A transverse wave is one where the vibration at any point is perpendicular to the direction of travel of the wave. Familiar examples include ocean waves, electromagnetic waves, and plucked strings. Contrast with longitudinal waves, where the direction of vibration is the same as that of wave motion.

In an ocean wave the water molecules move up and down, and a cork floating on them will also, whereas the pattern of wave crests and troughs moves forwards, and transmits energy across distance. In mechanical waves, whether in water or strings, it is the displacement of particles that oscillates. In an electromagnetic wave it is the strengths of the electric field and magnetic field at a point that oscillate. Oscillations may be along any angle of the 360° plane that is perpendicular to the wave direction, but if they lie along a single line of that plane then the wave is polarized, of which the most familiar example is polarized light.
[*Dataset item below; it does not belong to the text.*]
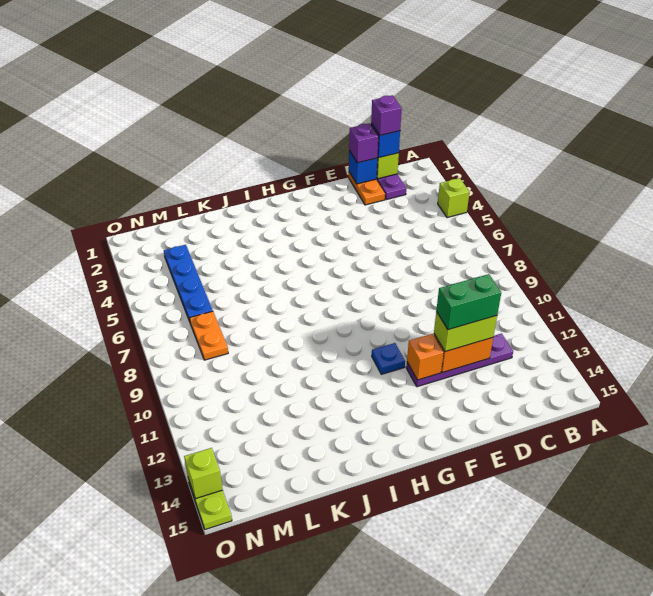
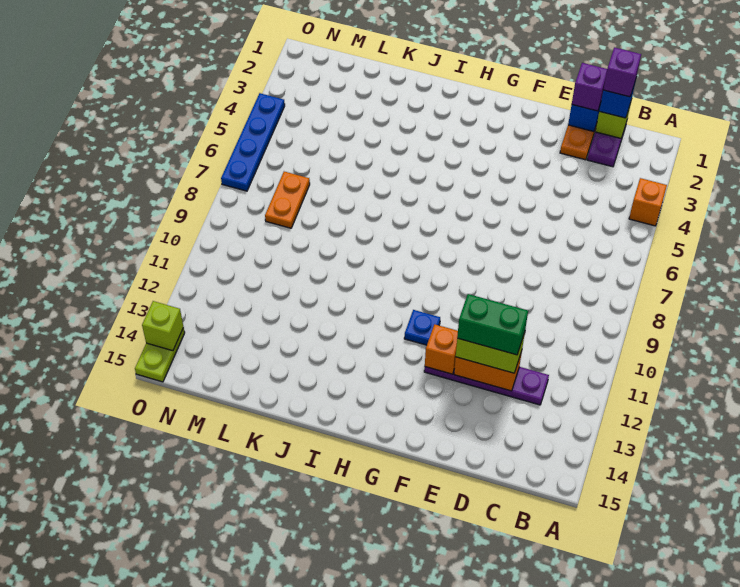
lime 1x1 brick [438,178,469,218] -> orange 1x1 brick [629,178,667,226]
blue 1x4 plate [164,245,213,322] -> blue 1x4 plate moved to [221,93,285,191]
The velocity of a transverse wave in a string is given by v = sqrt(T / m), where T is the tension and m is the mass per unit length.

The velocity of EM waves in a medium is given by v = sqrt(1/με), where μ is the permeability of the medium and ε is its permittivity. In vacuum these are called the permeability and permittivity of free space and symbolized μ0 and ε0. The fact that EM waves can be polarized shows that they must be transverse, not longitudinal.